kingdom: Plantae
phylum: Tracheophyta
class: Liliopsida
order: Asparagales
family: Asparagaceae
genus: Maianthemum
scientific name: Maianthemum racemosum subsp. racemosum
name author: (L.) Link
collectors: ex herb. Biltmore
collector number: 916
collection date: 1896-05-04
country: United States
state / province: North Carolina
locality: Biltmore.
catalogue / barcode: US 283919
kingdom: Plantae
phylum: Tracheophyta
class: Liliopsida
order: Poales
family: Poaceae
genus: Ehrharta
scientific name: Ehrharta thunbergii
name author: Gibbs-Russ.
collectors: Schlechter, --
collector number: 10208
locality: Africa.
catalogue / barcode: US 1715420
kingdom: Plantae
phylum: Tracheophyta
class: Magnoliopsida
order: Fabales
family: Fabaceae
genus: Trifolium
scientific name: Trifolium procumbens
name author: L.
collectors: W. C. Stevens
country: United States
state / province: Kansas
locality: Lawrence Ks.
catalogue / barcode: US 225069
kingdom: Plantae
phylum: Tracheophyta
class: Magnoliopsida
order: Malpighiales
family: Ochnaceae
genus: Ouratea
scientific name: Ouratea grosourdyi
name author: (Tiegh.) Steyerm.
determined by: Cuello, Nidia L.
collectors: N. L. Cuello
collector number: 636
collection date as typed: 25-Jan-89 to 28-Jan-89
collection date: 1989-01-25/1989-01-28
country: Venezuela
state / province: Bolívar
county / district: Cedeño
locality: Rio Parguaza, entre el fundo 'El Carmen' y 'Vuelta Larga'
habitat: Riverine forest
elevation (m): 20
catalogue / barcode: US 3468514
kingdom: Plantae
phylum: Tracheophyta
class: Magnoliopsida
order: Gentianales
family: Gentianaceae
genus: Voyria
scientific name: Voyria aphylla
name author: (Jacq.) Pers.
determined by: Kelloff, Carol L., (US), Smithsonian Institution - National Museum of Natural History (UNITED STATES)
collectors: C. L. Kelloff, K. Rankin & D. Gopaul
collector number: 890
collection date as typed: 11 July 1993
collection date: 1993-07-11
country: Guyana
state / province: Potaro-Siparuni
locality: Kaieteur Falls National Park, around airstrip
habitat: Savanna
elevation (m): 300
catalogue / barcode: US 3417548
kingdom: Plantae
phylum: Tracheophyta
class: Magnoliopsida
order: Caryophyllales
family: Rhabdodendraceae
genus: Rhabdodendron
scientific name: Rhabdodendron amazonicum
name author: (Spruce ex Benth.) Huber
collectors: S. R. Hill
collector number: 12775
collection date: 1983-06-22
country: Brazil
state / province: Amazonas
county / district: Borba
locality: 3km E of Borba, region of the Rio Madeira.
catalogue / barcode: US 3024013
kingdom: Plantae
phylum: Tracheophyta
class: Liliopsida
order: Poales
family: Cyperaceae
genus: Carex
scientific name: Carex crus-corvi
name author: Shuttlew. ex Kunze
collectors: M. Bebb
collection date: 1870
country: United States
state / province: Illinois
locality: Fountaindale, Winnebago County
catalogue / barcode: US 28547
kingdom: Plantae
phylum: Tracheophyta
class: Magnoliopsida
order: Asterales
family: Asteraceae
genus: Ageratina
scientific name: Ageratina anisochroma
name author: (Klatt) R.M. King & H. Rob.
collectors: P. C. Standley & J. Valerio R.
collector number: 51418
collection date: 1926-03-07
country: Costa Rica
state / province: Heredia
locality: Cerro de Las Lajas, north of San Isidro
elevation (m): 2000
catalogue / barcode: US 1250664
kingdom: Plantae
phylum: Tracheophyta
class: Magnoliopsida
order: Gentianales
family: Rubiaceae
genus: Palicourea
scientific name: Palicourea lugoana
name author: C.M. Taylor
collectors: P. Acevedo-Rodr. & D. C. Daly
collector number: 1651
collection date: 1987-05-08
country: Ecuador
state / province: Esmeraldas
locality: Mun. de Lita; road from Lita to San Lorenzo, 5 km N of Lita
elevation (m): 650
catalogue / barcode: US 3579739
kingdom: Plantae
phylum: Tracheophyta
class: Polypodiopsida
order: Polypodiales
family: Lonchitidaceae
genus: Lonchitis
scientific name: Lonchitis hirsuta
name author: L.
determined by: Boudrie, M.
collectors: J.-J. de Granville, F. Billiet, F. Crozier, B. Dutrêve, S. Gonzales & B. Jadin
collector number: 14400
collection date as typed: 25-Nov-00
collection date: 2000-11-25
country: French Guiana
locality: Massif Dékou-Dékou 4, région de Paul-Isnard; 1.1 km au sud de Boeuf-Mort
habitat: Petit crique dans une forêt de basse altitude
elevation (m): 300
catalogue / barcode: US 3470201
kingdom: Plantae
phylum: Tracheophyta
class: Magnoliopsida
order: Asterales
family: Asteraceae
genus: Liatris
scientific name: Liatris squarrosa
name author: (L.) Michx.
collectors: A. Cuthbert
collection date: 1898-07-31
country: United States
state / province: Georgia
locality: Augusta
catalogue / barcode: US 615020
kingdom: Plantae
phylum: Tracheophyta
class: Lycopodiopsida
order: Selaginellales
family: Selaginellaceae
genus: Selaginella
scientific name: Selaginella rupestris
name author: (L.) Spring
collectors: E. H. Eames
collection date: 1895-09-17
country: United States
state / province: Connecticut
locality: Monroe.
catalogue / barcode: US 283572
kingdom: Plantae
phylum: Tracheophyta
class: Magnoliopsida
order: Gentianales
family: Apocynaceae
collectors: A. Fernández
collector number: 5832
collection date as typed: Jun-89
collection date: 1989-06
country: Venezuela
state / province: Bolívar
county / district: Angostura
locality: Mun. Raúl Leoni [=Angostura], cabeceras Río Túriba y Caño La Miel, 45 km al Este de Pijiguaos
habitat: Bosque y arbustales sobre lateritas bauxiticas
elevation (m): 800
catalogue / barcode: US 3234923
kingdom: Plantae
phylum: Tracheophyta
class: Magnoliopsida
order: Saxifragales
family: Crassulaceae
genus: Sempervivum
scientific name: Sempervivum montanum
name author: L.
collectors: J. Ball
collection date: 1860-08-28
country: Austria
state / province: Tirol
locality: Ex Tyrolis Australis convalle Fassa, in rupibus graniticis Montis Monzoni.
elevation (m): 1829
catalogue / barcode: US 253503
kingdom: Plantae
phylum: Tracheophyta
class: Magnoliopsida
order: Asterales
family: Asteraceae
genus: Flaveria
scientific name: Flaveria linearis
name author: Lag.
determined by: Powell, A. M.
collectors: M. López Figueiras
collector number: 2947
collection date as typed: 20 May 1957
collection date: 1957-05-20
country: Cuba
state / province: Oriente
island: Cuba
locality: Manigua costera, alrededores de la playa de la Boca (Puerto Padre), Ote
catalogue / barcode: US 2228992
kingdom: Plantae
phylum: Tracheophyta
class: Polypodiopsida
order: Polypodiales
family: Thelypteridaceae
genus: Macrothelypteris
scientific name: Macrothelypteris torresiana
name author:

■ **Work to complete**: Format every line of the material above as a numbered list, omitting any blank lines.

■ **Answer below**:
1. kingdom: Plantae
2. phylum: Tracheophyta
3. class: Liliopsida
4. order: Asparagales
5. family: Asparagaceae
6. genus: Maianthemum
7. scientific name: Maianthemum racemosum subsp. racemosum
8. name author: (L.) Link
9. collectors: ex herb. Biltmore
10. collector number: 916
11. collection date: 1896-05-04
12. country: United States
13. state / province: North Carolina
14. locality: Biltmore.
15. catalogue / barcode: US 283919
16. kingdom: Plantae
17. phylum: Tracheophyta
18. class: Liliopsida
19. order: Poales
20. family: Poaceae
21. genus: Ehrharta
22. scientific name: Ehrharta thunbergii
23. name author: Gibbs-Russ.
24. collectors: Schlechter, --
25. collector number: 10208
26. locality: Africa.
27. catalogue / barcode: US 1715420
28. kingdom: Plantae
29. phylum: Tracheophyta
30. class: Magnoliopsida
31. order: Fabales
32. family: Fabaceae
33. genus: Trifolium
34. scientific name: Trifolium procumbens
35. name author: L.
36. collectors: W. C. Stevens
37. country: United States
38. state / province: Kansas
39. locality: Lawrence Ks.
40. catalogue / barcode: US 225069
41. kingdom: Plantae
42. phylum: Tracheophyta
43. class: Magnoliopsida
44. order: Malpighiales
45. family: Ochnaceae
46. genus: Ouratea
47. scientific name: Ouratea grosourdyi
48. name author: (Tiegh.) Steyerm.
49. determined by: Cuello, Nidia L.
50. collectors: N. L. Cuello
51. collector number: 636
52. collection date as typed: 25-Jan-89 to 28-Jan-89
53. collection date: 1989-01-25/1989-01-28
54. country: Venezuela
55. state / province: Bolívar
56. county / district: Cedeño
57. locality: Rio Parguaza, entre el fundo 'El Carmen' y 'Vuelta Larga'
58. habitat: Riverine forest
59. elevation (m): 20
60. catalogue / barcode: US 3468514
61. kingdom: Plantae
62. phylum: Tracheophyta
63. class: Magnoliopsida
64. order: Gentianales
65. family: Gentianaceae
66. genus: Voyria
67. scientific name: Voyria aphylla
68. name author: (Jacq.) Pers.
69. determined by: Kelloff, Carol L., (US), Smithsonian Institution - National Museum of Natural History (UNITED STATES)
70. collectors: C. L. Kelloff, K. Rankin & D. Gopaul
71. collector number: 890
72. collection date as typed: 11 July 1993
73. collection date: 1993-07-11
74. country: Guyana
75. state / province: Potaro-Siparuni
76. locality: Kaieteur Falls National Park, around airstrip
77. habitat: Savanna
78. elevation (m): 300
79. catalogue / barcode: US 3417548
80. kingdom: Plantae
81. phylum: Tracheophyta
82. class: Magnoliopsida
83. order: Caryophyllales
84. family: Rhabdodendraceae
85. genus: Rhabdodendron
86. scientific name: Rhabdodendron amazonicum
87. name author: (Spruce ex Benth.) Huber
88. collectors: S. R. Hill
89. collector number: 12775
90. collection date: 1983-06-22
91. country: Brazil
92. state / province: Amazonas
93. county / district: Borba
94. locality: 3km E of Borba, region of the Rio Madeira.
95. catalogue / barcode: US 3024013
96. kingdom: Plantae
97. phylum: Tracheophyta
98. class: Liliopsida
99. order: Poales
100. family: Cyperaceae
101. genus: Carex
102. scientific name: Carex crus-corvi
103. name author: Shuttlew. ex Kunze
104. collectors: M. Bebb
105. collection date: 1870
106. country: United States
107. state / province: Illinois
108. locality: Fountaindale, Winnebago County
109. catalogue / barcode: US 28547
110. kingdom: Plantae
111. phylum: Tracheophyta
112. class: Magnoliopsida
113. order: Asterales
114. family: Asteraceae
115. genus: Ageratina
116. scientific name: Ageratina anisochroma
117. name author: (Klatt) R.M. King & H. Rob.
118. collectors: P. C. Standley & J. Valerio R.
119. collector number: 51418
120. collection date: 1926-03-07
121. country: Costa Rica
122. state / province: Heredia
123. locality: Cerro de Las Lajas, north of San Isidro
124. elevation (m): 2000
125. catalogue / barcode: US 1250664
126. kingdom: Plantae
127. phylum: Tracheophyta
128. class: Magnoliopsida
129. order: Gentianales
130. family: Rubiaceae
131. genus: Palicourea
132. scientific name: Palicourea lugoana
133. name author: C.M. Taylor
134. collectors: P. Acevedo-Rodr. & D. C. Daly
135. collector number: 1651
136. collection date: 1987-05-08
137. country: Ecuador
138. state / province: Esmeraldas
139. locality: Mun. de Lita; road from Lita to San Lorenzo, 5 km N of Lita
140. elevation (m): 650
141. catalogue / barcode: US 3579739
142. kingdom: Plantae
143. phylum: Tracheophyta
144. class: Polypodiopsida
145. order: Polypodiales
146. family: Lonchitidaceae
147. genus: Lonchitis
148. scientific name: Lonchitis hirsuta
149. name author: L.
150. determined by: Boudrie, M.
151. collectors: J.-J. de Granville, F. Billiet, F. Crozier, B. Dutrêve, S. Gonzales & B. Jadin
152. collector number: 14400
153. collection date as typed: 25-Nov-00
154. collection date: 2000-11-25
155. country: French Guiana
156. locality: Massif Dékou-Dékou 4, région de Paul-Isnard; 1.1 km au sud de Boeuf-Mort
157. habitat: Petit crique dans une forêt de basse altitude
158. elevation (m): 300
159. catalogue / barcode: US 3470201
160. kingdom: Plantae
161. phylum: Tracheophyta
162. class: Magnoliopsida
163. order: Asterales
164. family: Asteraceae
165. genus: Liatris
166. scientific name: Liatris squarrosa
167. name author: (L.) Michx.
168. collectors: A. Cuthbert
169. collection date: 1898-07-31
170. country: United States
171. state / province: Georgia
172. locality: Augusta
173. catalogue / barcode: US 615020
174. kingdom: Plantae
175. phylum: Tracheophyta
176. class: Lycopodiopsida
177. order: Selaginellales
178. family: Selaginellaceae
179. genus: Selaginella
180. scientific name: Selaginella rupestris
181. name author: (L.) Spring
182. collectors: E. H. Eames
183. collection date: 1895-09-17
184. country: United States
185. state / province: Connecticut
186. locality: Monroe.
187. catalogue / barcode: US 283572
188. kingdom: Plantae
189. phylum: Tracheophyta
190. class: Magnoliopsida
191. order: Gentianales
192. family: Apocynaceae
193. collectors: A. Fernández
194. collector number: 5832
195. collection date as typed: Jun-89
196. collection date: 1989-06
197. country: Venezuela
198. state / province: Bolívar
199. county / district: Angostura
200. locality: Mun. Raúl Leoni [=Angostura], cabeceras Río Túriba y Caño La Miel, 45 km al Este de Pijiguaos
201. habitat: Bosque y arbustales sobre lateritas bauxiticas
202. elevation (m): 800
203. catalogue / barcode: US 3234923
204. kingdom: Plantae
205. phylum: Tracheophyta
206. class: Magnoliopsida
207. order: Saxifragales
208. family: Crassulaceae
209. genus: Sempervivum
210. scientific name: Sempervivum montanum
211. name author: L.
212. collectors: J. Ball
213. collection date: 1860-08-28
214. country: Austria
215. state / province: Tirol
216. locality: Ex Tyrolis Australis convalle Fassa, in rupibus graniticis Montis Monzoni.
217. elevation (m): 1829
218. catalogue / barcode: US 253503
219. kingdom: Plantae
220. phylum: Tracheophyta
221. class: Magnoliopsida
222. order: Asterales
223. family: Asteraceae
224. genus: Flaveria
225. scientific name: Flaveria linearis
226. name author: Lag.
227. determined by: Powell, A. M.
228. collectors: M. López Figueiras
229. collector number: 2947
230. collection date as typed: 20 May 1957
231. collection date: 1957-05-20
232. country: Cuba
233. state / province: Oriente
234. island: Cuba
235. locality: Manigua costera, alrededores de la playa de la Boca (Puerto Padre), Ote
236. catalogue / barcode: US 2228992
237. kingdom: Plantae
238. phylum: Tracheophyta
239. class: Polypodiopsida
240. order: Polypodiales
241. family: Thelypteridaceae
242. genus: Macrothelypteris
243. scientific name: Macrothelypteris torresiana
244. name author:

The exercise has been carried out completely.